Saugatuck/Douglas Commercial Record

Blue Star

By Scott Sullivan
Editor
Polar Express
My imaginary polar trip, paired with Ron and Maggie Conklin’s real one, had grown more dire. We were on a 10-foot Zodiac ‘twixt Tierra del Fuego and Antarctica, provisions out. Chef had smashed a penguin, pried it from the inflatable’s bow and served it.
“Wait,” I asked. “Two of us on a small raft. You struck and killed a 50-pound penguin. Why didn’t I see, hear, feel or smell that?”
“Wait till you taste this,” he said. “I struck it two weeks ago coming from the North Pole to pick you up. He claimed he was emperor and I’d violate right-of-ways. ‘On the open sea?’ I asked and stored him in the hold below. Shut up and let me serve him.”

- [Task set]
**1)** Quote the Polar Express column from the words containing "By Scott Sullivan" through the words "and served it.".
**2)** Answer these questions about the Polar Express column:
(a) Who wrote the column, and what is his title?
(b) Whose real polar trip was the imaginary one paired with?
(c) How much did the penguin weigh?
**3)** Continue the Polar Express column from where it stops.
The material that comes next is separate from the Polar Express column.

(Records in a dataset)
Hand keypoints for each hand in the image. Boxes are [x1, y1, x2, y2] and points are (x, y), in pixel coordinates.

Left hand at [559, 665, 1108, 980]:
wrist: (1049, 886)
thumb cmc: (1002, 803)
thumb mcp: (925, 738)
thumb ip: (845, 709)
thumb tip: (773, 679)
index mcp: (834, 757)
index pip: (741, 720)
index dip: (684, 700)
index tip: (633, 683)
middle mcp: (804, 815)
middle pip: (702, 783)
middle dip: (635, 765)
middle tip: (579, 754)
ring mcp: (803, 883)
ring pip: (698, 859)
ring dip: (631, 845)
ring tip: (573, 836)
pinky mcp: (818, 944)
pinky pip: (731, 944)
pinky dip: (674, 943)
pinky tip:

...

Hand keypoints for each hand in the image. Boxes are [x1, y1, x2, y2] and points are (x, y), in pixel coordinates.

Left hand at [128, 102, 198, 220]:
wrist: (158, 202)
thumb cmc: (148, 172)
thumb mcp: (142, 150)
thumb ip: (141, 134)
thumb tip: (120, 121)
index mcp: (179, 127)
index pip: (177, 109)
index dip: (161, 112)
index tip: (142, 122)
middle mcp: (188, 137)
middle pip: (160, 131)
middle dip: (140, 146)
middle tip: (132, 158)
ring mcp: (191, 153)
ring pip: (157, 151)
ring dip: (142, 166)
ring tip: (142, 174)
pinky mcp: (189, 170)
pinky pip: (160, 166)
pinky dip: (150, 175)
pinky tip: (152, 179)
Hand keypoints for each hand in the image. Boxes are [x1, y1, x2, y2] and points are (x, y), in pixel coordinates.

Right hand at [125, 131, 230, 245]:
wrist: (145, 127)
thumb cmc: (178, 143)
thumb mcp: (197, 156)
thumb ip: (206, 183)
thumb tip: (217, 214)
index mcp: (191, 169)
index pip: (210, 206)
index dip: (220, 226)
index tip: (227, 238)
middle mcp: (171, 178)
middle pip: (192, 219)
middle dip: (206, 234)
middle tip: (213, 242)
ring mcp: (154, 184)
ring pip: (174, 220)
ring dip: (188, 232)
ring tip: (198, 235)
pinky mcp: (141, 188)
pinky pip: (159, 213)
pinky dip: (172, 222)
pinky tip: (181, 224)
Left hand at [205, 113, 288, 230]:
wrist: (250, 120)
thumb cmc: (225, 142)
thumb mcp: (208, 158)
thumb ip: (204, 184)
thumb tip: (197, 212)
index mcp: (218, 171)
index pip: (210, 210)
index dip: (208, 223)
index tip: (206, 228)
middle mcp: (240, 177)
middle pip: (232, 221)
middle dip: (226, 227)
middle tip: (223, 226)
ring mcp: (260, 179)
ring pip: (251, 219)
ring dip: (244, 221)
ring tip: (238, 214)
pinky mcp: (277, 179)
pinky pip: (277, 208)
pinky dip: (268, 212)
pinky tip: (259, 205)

- [Numbered responses]
**1)**
By Scott Sullivan
Editor
Polar Express
My imaginary polar trip, paired with Ron and Maggie Conklin’s real one, had grown more dire. We were on a 10-foot Zodiac ‘twixt Tierra del Fuego and Antarctica, provisions out. Chef had smashed a penguin, pried it from the inflatable’s bow and served it.

**2)**
(a) Scott Sullivan, the editor.
(b) Ron and Maggie Conklin's.
(c) 50 pounds.

**3)**
“Now I can smell the emperor,” I said. “Much as I can’t wait to sink my teeth, might you wash, cut and cook him first?”
“Brined 2 weeks in average 33° Arctic and Antarctic oceans, warming high as 60° in Atlantic waters, I’ve dragged as keel till extracted sushi-primed for dining sans, forks, plates, garnishments. Not a single negligee ..”.
“Don’t you mean ‘luxury’?”
“Been away from women too long. I mean whole, pure numbers … a real thing.”
“This didn’t happen without a camera,” I said. “You saw what I brought when you picked me up and I still had land legs.”
“You knocked it off.”
“Knock it off,” I echoed. “You could have turned and gone back; I could still see my whole bag of gizmos floating.”
“You’re the one who chartered this.”
I sniffed the penguin. “You’ve added something.”
“My secret i constant.”
“An additive!” I flushed out my mouth with seawater.
The old salt watched as I spat out the saline, retching even more. “Dehydrated, drowned by thirst … He pulled out his canteen. “Here, swig this.”
“Absinthe! So you still had some. Alcohol dehydrates worse. Plus you call this hull mess a mess hall?”
“Glad you’re back, Felix Unger.”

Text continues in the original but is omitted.